One of the named men I knew well. David Edwards was a member of my WEA Wednesday morning group in the 1970’s. One month we were studying Robert Graves’ classic of the 1914-18 war “Goodbye to all That”. David’s wife phoned to say that he would not return to the group until we were studying another book. Reading Graves, and class discussions, had triggered nightmares of those years. He had been a non-combatant stretcher bearer and for four years had ventured into no-man’s land to collect the wounded and dead. Miraculously, he had survived, hence his name on Warren Road’s tablet.
He was loath to talk of the war but one story says so much. He was at the Battle of the Somme and after 10 days the unit was given 7 days respite. At the nearest Salvation Army rest-room he had free tea and edible biscuits. He wanted to write home to tell his parents – in his words – “I am safe” (“That is all I would say, since I was not o.k. How could anyone be o.k. at the Somme?”). He had no money and was given paper, ink and a stamp by the Salvation Army. In the 1970’s the Salvation Army, Rhyl, were extending their premises in Windsor Street. David’s unmarried sister, Winifred, had died recently and left the family home to him. The house and contents, valued at over £12,000, he gave to the Salvation Army for their care and generosity at the Somme in 1916.
It’s worth mentioning the importance of the chapels in Rhyl, indeed in Wales, in the early 20th century. One Welsh nonconformist chapel, Warren Road, had over 40 members of military age in 1914-18. Add to Warren Road,” Bethel”, Vale Road and Clwyd Street – and all other denominations – the strength of the chapel in Welsh society a century ago is evident.
David Edwards died in 1978 and his widow Barbara invited me to be her executor. At her death in 1989 I sorted the family papers and realised anew how very generous they were.

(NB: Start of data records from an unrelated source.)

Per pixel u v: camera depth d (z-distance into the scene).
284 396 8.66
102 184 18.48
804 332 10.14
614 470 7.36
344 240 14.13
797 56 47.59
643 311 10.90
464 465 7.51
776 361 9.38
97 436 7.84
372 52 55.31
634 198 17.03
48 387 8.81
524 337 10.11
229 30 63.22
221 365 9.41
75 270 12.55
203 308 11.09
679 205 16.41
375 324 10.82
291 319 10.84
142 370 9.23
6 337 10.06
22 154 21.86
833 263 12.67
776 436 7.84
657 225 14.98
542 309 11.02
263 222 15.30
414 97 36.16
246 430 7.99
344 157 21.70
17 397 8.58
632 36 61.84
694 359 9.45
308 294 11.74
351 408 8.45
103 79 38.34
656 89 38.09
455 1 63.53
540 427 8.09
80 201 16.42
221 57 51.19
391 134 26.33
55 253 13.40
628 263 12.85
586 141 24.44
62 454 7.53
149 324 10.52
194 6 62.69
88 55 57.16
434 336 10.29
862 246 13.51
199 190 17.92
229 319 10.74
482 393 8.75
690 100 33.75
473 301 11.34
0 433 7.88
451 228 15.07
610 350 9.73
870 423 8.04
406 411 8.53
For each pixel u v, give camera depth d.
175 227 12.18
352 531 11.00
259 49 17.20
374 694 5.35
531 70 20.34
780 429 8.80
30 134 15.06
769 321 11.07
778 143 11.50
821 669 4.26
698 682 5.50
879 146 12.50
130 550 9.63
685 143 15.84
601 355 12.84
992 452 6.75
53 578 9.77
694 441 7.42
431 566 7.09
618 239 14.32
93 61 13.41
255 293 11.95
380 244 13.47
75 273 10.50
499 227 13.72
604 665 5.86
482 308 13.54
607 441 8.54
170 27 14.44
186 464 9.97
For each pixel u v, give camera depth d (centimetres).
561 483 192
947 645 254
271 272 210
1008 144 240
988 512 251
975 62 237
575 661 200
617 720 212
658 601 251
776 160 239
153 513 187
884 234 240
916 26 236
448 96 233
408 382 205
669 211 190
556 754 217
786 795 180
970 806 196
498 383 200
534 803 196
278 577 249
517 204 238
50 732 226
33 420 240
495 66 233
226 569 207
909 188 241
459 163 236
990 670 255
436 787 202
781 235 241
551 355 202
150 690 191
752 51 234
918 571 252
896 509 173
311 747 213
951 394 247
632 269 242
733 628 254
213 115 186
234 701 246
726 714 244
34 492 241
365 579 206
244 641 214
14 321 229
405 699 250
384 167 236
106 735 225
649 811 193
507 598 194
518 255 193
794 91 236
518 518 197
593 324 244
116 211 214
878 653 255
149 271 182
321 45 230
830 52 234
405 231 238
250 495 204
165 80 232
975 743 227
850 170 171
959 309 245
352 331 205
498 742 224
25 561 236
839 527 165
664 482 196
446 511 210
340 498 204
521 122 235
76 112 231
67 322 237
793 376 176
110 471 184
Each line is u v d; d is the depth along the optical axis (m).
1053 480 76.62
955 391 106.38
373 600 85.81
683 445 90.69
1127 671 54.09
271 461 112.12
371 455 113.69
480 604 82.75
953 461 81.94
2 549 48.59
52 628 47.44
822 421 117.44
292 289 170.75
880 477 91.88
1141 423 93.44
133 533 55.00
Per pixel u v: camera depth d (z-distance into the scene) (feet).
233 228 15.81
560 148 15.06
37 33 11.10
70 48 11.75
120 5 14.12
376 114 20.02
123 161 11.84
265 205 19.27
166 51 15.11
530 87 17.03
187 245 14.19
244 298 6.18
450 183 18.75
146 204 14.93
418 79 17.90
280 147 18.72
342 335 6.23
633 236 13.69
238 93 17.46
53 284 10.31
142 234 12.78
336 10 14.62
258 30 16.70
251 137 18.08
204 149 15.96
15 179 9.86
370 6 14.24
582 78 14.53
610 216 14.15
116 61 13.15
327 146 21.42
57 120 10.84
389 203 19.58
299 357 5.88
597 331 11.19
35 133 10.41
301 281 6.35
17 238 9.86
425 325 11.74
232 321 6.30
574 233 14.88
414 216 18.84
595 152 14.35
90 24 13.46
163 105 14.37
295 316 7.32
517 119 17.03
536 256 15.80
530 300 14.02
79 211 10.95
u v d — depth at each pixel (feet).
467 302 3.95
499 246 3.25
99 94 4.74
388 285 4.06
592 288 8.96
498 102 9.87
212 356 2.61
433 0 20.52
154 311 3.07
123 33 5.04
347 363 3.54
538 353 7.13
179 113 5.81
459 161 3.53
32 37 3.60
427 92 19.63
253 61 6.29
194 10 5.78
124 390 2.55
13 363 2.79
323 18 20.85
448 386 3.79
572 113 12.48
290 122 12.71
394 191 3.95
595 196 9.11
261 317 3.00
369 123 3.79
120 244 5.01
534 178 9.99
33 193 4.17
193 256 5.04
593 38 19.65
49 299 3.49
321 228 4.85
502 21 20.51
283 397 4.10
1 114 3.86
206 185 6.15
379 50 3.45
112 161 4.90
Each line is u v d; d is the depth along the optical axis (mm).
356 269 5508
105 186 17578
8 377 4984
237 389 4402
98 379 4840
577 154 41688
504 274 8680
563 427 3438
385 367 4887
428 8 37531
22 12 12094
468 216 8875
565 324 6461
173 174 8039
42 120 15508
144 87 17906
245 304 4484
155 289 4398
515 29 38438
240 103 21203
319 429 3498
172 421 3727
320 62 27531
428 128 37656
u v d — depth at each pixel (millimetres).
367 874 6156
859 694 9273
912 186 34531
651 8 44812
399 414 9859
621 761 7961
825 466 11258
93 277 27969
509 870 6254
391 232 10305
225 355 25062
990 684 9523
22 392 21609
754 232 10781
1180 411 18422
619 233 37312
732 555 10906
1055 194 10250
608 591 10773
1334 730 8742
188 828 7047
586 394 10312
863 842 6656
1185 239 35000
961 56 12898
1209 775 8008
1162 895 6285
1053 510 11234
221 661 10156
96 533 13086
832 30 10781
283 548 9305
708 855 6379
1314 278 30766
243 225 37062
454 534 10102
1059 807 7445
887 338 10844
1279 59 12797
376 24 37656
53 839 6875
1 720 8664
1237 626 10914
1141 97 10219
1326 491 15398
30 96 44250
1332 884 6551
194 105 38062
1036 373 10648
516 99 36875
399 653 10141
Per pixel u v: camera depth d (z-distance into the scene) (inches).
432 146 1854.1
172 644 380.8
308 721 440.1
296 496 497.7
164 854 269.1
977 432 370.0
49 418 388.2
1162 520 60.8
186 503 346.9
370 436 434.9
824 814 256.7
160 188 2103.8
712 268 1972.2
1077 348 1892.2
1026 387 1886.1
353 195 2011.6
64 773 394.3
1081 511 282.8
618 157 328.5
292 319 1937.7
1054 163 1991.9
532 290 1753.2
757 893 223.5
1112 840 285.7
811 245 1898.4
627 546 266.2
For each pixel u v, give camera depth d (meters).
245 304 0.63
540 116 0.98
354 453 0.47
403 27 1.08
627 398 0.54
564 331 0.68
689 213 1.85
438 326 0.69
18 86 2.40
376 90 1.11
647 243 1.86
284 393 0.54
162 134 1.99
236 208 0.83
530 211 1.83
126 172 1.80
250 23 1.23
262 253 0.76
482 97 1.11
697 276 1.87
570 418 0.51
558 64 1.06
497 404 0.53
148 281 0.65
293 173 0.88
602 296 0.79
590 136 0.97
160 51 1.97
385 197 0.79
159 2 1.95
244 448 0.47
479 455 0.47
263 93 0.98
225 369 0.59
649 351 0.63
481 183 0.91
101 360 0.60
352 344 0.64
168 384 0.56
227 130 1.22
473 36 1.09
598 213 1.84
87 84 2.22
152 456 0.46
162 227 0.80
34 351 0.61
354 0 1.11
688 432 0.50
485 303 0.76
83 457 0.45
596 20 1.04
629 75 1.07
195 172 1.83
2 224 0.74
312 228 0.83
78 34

They had donated thousands of pounds to charities, both local and national – and always anonymously.
I also came across a letter David had written to his mother in the late 1940’s.
Yesterday you said that you were preparing your will and dividing everything between Winifred and me. Please leave everything to Winifred. You gave me life, you gave me a wonderful start. All I ask now is for your blessing.
Your loving son, David.”
In 1988, to commemorate the 400th anniversary of the publication of Bishop William Morgan’s Bible, the WEA published a bi-lingual book of lengthy articles by Professor Glanmor Williams and Mr T. M. Bassett. “Beibl William Morgan 1599-1988. William Morgan’s Bible 1588-1988”. It was with much pleasure that I dedicated it to the “cherished memory of David Edwards, Rhyl, 1896-1978. A gentle and wise friend who enriched the lives of many”.
*Warren Road Chapel/Salem Christian Centre has closed and the plaque is now at Clwyd Street Chapel.